Handlungsempfehlungen für Unternehmen:
- Ehrliche Kommunikation: Erklären Sie den geschäftlichen und sozialen Mehrwert von DEI. Zeigen Sie, dass Diversität nicht nur „nice to have“, sondern ein Wettbewerbsvorteil ist.
- Messbarkeit: Nutzen Sie KPIs und Berichte, um Fortschritte zu dokumentieren und die Wirksamkeit von Programmen zu belegen.
- Langfristige Perspektive: Trotz kurzfristiger politischer Trends sollten Unternehmen ihre DEI-Strategien als langfristige Investition betrachten.
- Allianzen und Netzwerke: Kooperationen mit anderen Unternehmen und Organisationen können helfen, den politischen Druck abzufedern und DEI-Ziele gemeinsam zu verfolgen.
- Datenbasiert handeln: Nutzen Sie KI, um Ungleichheiten zu identifizieren und Fortschritte messbar zu machen – aber achten Sie darauf, die zugrunde liegenden Biases in den Trainingsdaten zu minimieren.
- Barrierefreiheit priorisieren: Setzen Sie Technologien ein, die Inhalte und Prozesse inklusiv gestalten – von einfacher Sprache bis zu Tools für Neurodiversität.

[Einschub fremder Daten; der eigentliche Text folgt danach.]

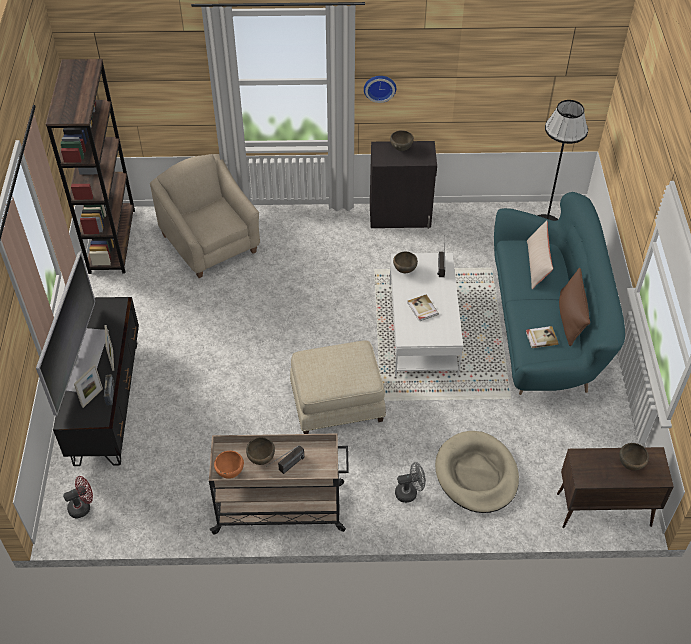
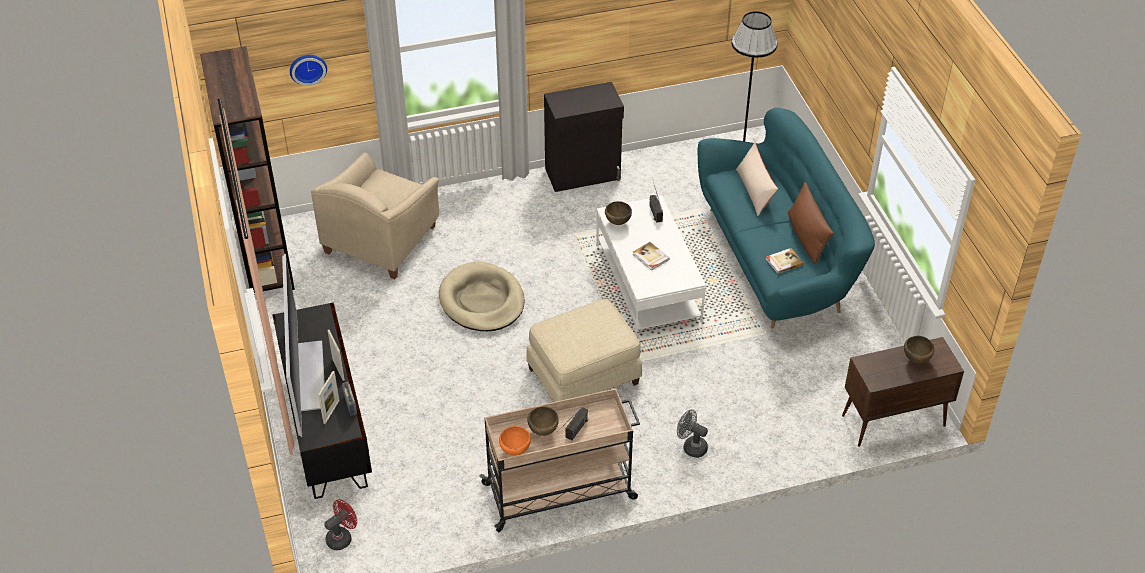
camera: 15 degrees left, 5 degrees down
beige armchair [150,154,260,278] -> beige armchair turned 105 degrees counterclockwise [311,152,439,279]
wall clock [364,76,396,103] -> wall clock moved to [290,55,327,86]
brown bowl [390,130,414,151] -> none
grey fan [395,462,426,503] -> grey fan turned 120 degrees counterclockwise [677,409,708,458]
beige dog bed [435,431,519,513] -> beige dog bed moved to [439,262,525,331]

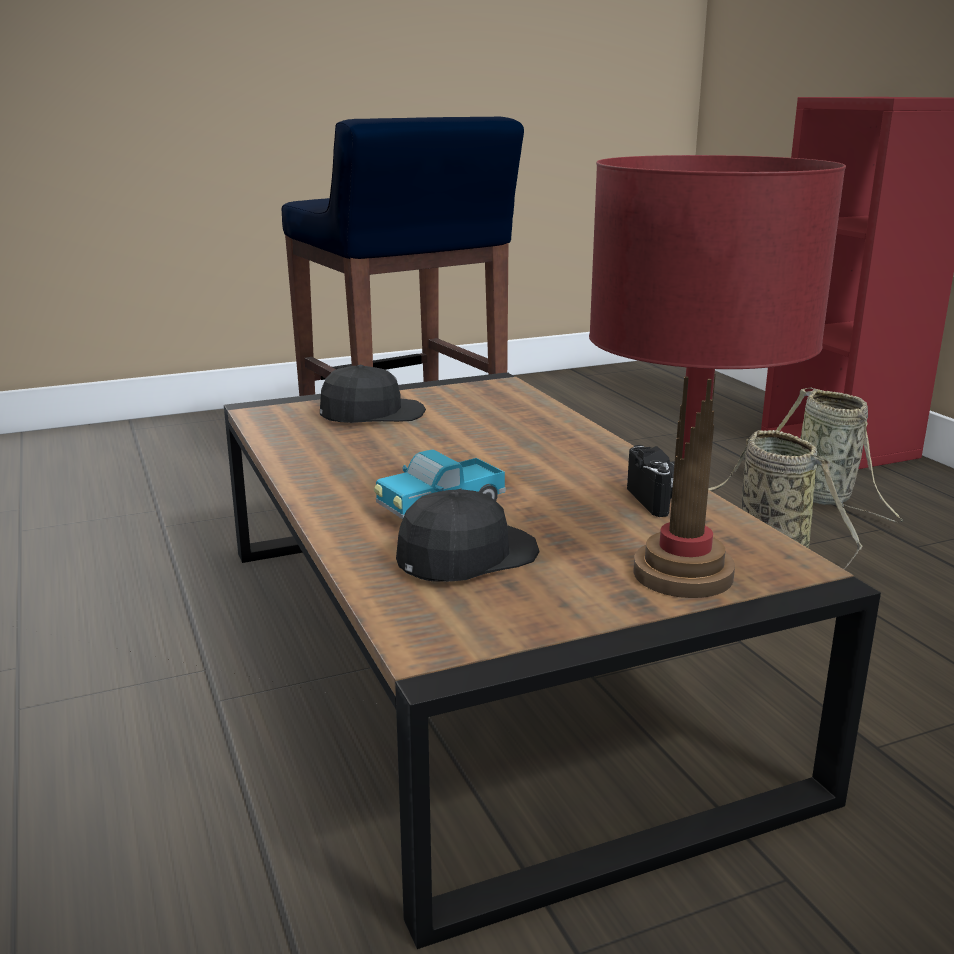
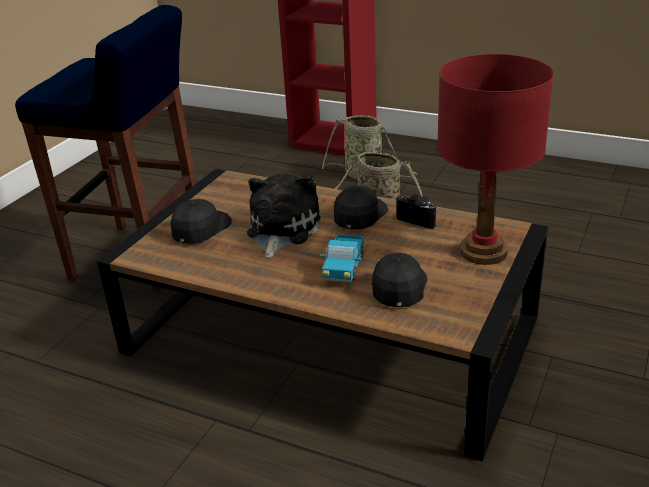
camera: 40 degrees left, 10 degrees up
none -> plush toy [247,173,321,258]
none -> black cap [334,186,388,230]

- Unternehmenskultur leben: DEI darf nicht nur ein Schlagwort bleiben. Fördern Sie eine Kultur der Zugehörigkeit und Transparenz.
- Mental Health unterstützen: Bieten Sie Programme zur Förderung der mentalen Gesundheit an, die auf die Bedürfnisse Ihrer Belegschaft abgestimmt sind.
- Lokal und global agieren: Balancieren Sie globale Standards mit lokalem Verständnis, um DEI authentisch umzusetzen.
- Proaktiv mit Backlash umgehen: Beziehen Sie klar Position für Ihre Werte, ohne dabei die Bedürfnisse unterschiedlicher Stakeholder zu ignorieren.
DEI als Wegweiser für eine gerechtere Zukunft
Trotz des zunehmenden Backlashs bleibt DEI ein unverzichtbares Instrument für Innovation, Resilienz und wirtschaftlichen Erfolg. Unternehmen, die Diversität und Inklusion fördern, positionieren sich nicht nur als attraktive Arbeitgeber, sondern tragen auch dazu bei, eine gerechtere und nachhaltigere Welt zu schaffen. Die Aufgabe liegt nun darin, die Widerstände zu überwinden und die Transformation entschlossen voranzutreiben – denn die Zukunft gehört denen, die Mut zur Vielfalt haben.